Philip Williams
- Born: 3 June 1967 (age 58) Llanelli
- Sport country: Wales
- Professional: 1993–1997, 1998–2002, 2003–2004
- Highest ranking: 99 (2003/2004)

= Philip Williams (snooker player) =

Welsh snooker player

Philip Williams (born 3 June 1967) is a Welsh former professional snooker player. He was a professional for most seasons between 1993–94 and 2003–04, but failed to establish himself, his highest ranking position being 99. His best performances both came in 2001, when he reached the last 64 of both the Benson & Hedges Championship and the British Open.

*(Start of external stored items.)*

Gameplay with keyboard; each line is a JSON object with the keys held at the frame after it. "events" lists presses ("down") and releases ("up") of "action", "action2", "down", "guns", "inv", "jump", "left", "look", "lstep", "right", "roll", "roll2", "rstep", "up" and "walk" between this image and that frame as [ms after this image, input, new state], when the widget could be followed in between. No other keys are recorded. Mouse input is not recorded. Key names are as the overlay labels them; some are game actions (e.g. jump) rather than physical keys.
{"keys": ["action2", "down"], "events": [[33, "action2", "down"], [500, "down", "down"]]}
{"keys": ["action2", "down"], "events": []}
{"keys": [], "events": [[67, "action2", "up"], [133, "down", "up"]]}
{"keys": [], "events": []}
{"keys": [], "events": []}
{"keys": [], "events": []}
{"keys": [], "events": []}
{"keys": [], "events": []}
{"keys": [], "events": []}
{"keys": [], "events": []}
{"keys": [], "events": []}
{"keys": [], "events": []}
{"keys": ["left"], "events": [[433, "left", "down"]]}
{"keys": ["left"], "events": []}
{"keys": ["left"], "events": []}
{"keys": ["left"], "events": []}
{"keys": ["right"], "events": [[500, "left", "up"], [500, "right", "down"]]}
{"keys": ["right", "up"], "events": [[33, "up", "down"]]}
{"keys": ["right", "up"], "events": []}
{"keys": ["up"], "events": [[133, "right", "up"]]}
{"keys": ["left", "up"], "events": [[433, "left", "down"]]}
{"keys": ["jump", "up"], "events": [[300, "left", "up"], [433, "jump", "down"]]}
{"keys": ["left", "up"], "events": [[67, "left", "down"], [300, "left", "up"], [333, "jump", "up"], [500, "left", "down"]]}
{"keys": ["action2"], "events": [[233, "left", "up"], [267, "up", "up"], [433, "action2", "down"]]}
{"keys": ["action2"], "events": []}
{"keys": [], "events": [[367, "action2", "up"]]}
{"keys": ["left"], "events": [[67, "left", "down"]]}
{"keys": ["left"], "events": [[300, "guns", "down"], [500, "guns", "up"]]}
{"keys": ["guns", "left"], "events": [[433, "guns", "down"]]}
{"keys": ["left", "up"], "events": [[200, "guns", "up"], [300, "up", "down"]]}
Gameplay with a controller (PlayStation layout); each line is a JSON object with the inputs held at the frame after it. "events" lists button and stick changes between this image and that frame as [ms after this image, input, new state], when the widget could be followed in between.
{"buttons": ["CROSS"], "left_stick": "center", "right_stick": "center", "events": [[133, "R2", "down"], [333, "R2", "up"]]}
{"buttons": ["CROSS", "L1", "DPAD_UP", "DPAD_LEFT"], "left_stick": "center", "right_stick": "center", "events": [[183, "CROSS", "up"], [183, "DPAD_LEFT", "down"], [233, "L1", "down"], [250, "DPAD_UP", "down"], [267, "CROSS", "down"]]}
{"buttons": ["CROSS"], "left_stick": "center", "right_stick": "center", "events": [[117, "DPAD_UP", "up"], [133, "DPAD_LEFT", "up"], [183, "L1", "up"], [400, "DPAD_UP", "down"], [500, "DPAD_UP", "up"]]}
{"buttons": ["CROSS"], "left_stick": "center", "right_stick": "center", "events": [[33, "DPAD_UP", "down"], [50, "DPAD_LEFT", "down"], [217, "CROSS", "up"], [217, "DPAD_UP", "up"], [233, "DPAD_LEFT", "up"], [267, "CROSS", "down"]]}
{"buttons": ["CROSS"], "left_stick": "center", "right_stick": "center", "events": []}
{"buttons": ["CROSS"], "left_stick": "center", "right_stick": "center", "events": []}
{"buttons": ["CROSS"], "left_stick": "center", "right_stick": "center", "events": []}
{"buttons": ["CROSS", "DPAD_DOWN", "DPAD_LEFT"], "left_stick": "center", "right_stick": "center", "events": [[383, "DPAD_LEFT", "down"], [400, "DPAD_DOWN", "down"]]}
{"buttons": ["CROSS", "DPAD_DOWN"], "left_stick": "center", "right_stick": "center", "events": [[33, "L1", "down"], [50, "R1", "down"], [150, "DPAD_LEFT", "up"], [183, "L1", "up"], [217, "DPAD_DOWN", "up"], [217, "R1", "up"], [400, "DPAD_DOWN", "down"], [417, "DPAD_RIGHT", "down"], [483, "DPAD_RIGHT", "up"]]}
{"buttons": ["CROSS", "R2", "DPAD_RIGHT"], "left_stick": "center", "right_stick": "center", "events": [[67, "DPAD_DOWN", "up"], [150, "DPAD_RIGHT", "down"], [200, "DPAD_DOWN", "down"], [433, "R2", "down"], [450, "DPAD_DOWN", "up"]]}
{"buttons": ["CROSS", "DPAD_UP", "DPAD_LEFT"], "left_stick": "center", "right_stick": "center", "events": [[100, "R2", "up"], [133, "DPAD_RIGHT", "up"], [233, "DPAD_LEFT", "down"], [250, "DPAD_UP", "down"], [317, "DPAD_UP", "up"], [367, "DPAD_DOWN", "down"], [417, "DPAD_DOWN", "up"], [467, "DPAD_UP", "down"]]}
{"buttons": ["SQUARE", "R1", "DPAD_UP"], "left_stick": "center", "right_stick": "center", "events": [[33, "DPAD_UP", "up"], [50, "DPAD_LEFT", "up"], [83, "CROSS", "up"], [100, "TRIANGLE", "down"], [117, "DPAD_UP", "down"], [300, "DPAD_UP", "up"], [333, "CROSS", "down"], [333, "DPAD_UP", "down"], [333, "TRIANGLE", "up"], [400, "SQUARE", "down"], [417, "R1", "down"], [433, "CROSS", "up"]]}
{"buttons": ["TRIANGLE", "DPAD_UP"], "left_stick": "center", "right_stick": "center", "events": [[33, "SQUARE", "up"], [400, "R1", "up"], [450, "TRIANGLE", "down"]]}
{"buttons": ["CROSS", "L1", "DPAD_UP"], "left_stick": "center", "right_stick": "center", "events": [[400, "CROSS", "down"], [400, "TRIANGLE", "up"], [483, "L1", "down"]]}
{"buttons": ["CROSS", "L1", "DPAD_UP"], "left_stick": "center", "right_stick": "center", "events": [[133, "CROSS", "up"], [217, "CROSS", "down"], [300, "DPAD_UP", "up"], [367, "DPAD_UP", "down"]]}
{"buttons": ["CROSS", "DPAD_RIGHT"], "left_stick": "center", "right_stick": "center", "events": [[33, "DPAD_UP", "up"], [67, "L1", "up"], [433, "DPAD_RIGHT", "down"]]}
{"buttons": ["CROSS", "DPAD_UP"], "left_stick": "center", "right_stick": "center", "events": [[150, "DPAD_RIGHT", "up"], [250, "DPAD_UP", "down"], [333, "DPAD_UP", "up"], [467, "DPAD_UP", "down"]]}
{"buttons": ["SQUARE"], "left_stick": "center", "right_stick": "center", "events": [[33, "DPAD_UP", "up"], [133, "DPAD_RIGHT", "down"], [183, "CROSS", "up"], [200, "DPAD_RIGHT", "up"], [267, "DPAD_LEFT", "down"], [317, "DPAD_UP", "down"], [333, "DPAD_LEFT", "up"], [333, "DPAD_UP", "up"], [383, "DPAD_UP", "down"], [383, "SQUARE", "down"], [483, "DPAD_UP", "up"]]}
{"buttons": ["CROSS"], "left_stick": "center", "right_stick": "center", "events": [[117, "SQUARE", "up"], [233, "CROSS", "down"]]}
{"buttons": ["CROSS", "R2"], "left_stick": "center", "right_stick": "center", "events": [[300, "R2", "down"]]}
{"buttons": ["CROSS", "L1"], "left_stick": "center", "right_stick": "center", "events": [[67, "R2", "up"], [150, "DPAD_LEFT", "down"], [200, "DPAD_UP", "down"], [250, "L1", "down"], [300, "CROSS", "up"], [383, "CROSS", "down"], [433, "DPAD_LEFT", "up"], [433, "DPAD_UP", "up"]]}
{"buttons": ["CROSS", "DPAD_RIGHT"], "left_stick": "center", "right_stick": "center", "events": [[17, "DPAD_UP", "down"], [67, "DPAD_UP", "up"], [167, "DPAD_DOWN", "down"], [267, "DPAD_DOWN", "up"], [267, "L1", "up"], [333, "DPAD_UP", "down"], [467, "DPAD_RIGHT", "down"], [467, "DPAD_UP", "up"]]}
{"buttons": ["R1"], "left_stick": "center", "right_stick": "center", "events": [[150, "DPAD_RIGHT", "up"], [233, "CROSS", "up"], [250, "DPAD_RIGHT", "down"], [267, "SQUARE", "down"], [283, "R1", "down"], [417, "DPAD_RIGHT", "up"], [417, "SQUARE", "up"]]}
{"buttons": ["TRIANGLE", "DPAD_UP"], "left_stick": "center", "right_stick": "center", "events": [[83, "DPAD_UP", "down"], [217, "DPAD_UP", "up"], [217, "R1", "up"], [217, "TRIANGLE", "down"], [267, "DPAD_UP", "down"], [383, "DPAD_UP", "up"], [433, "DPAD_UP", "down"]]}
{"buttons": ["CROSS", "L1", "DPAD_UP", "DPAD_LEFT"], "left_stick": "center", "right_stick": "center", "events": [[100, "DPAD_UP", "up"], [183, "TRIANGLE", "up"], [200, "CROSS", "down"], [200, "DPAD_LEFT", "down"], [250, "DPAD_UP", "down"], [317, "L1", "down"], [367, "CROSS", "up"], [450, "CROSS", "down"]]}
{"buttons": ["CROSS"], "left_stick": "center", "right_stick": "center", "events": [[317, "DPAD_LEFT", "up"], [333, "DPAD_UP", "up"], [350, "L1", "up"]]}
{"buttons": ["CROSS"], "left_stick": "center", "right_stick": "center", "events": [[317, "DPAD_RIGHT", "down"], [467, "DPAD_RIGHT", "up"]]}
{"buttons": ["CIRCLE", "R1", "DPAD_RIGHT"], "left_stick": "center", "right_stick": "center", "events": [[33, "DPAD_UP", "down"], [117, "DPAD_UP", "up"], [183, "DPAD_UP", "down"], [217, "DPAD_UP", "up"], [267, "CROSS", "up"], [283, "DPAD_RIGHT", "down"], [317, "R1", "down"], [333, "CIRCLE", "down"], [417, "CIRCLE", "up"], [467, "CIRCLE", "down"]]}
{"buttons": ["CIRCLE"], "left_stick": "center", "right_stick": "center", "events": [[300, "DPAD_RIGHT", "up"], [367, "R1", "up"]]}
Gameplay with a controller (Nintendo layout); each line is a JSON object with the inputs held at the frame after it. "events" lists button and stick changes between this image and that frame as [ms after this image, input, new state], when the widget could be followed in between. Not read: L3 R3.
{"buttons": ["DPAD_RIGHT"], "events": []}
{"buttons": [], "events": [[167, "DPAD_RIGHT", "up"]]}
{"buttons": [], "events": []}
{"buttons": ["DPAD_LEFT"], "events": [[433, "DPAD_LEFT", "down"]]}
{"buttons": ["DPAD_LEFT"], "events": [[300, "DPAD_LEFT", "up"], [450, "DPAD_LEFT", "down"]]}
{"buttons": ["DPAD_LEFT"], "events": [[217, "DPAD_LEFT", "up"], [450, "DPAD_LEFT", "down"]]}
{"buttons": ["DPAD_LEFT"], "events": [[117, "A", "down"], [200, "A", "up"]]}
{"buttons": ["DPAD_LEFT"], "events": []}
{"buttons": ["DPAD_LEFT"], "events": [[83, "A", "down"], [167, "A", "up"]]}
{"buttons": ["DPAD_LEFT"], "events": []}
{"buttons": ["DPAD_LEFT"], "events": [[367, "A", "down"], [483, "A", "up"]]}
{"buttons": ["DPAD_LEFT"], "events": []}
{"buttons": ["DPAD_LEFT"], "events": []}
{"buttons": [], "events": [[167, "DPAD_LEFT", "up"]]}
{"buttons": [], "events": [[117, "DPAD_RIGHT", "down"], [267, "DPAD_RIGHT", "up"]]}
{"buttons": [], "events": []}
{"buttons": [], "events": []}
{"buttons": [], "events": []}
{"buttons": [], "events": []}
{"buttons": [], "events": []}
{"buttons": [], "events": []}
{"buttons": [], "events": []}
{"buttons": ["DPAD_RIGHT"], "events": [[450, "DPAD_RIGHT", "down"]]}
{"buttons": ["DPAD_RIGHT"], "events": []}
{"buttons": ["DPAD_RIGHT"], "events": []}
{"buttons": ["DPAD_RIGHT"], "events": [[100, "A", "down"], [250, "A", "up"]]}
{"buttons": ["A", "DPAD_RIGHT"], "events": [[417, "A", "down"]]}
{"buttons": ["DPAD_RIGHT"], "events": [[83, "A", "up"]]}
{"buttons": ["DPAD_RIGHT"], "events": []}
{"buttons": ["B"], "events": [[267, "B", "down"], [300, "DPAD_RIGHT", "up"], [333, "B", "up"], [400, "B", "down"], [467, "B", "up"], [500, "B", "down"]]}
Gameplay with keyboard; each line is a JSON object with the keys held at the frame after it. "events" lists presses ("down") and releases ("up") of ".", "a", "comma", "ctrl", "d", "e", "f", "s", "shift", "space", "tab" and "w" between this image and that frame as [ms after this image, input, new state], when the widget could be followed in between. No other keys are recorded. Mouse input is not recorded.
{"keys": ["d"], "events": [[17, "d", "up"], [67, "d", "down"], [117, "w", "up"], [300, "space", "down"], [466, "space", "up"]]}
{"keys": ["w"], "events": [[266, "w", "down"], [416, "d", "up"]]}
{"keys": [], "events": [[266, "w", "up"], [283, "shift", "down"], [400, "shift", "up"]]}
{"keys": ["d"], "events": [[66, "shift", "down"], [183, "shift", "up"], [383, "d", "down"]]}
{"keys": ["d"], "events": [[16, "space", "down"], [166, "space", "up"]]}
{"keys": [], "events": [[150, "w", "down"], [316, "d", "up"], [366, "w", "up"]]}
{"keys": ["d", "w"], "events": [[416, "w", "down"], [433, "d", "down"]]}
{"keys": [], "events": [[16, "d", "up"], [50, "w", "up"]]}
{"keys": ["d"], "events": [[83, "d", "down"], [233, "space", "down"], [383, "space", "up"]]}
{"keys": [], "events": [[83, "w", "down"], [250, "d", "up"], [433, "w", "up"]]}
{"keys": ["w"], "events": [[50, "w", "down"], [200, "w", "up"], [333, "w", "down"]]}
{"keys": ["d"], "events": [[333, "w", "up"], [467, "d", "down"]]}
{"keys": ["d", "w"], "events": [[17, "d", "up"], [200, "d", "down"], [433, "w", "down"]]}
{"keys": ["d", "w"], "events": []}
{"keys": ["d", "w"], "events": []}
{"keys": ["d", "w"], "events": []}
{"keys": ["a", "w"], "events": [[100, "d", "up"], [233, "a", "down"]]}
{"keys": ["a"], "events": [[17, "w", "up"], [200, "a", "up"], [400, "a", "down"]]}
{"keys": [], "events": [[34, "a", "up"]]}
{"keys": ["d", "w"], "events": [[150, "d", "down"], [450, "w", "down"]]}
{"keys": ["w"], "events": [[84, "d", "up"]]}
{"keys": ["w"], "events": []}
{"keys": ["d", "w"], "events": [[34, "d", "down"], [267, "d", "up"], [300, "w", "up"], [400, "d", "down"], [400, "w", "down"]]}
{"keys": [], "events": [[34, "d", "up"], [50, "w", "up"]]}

As an amateur, he won the Welsh Championship in 2006. He then reached the quarter-final at the amateur 2006 IBSF World Snooker Championship in Amman, Jordan, where he was eliminated by Kurt Maflin 6-3. In the 2008 IBSF World Snooker Championship he was beaten by Alok Kumar. In the 2009 IBSF World Snooker Championship he was eliminated in the semi-finals by Alfie Burden of England. In 2010 he won the IBSF World Masters Championship in Damascus, Syria, beating Thailand's Chuchart Trairattanapradit 6 – 4.

In 2013 he was a surprise qualifier for the Last 16 of the WPBSA World Seniors Championship – his qualifying tournament wins included defeats of 2 former top 16 players, Gary Wilkinson and Patsy Fagan. He qualified again in 2021, losing to eventual winner David Lilley in the last 16.

He reached the last 16 of the World Seniors Championship once more in 2023 after winning the Golden Ticket tournament, beating Craig Steadman in the final. He will play Jimmy White at the Crucible.